(HOW TO COMPLETE THIS TASK): Read through the listing and copy every line that contains the word "Аксессуары".

(DATA TO USE):
════════
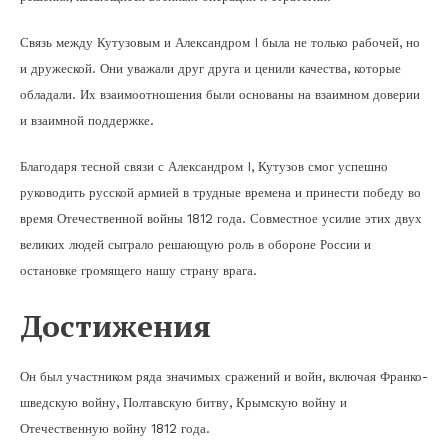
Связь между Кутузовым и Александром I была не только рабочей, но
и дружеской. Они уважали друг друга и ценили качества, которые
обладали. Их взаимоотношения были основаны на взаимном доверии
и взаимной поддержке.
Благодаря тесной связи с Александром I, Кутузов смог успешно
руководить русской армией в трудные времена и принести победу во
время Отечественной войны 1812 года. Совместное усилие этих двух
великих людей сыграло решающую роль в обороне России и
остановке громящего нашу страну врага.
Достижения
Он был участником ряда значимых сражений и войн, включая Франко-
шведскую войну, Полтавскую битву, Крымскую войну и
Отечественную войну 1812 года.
════════
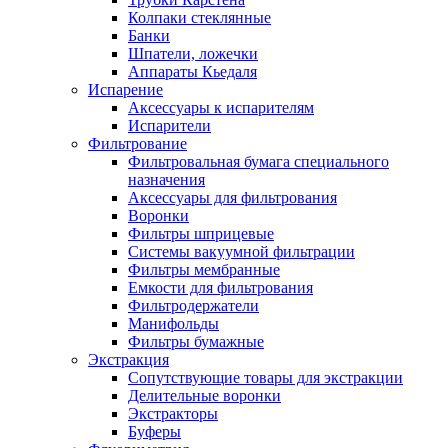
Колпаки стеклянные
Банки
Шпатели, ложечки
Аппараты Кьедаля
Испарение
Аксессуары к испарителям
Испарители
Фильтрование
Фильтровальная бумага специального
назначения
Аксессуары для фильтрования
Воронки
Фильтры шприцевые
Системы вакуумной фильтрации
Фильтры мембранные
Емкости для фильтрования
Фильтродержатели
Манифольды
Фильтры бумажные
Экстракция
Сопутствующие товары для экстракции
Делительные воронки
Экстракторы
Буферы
════════
(WRITTEN ANSWER):
Аксессуары к испарителям
Аксессуары для фильтрования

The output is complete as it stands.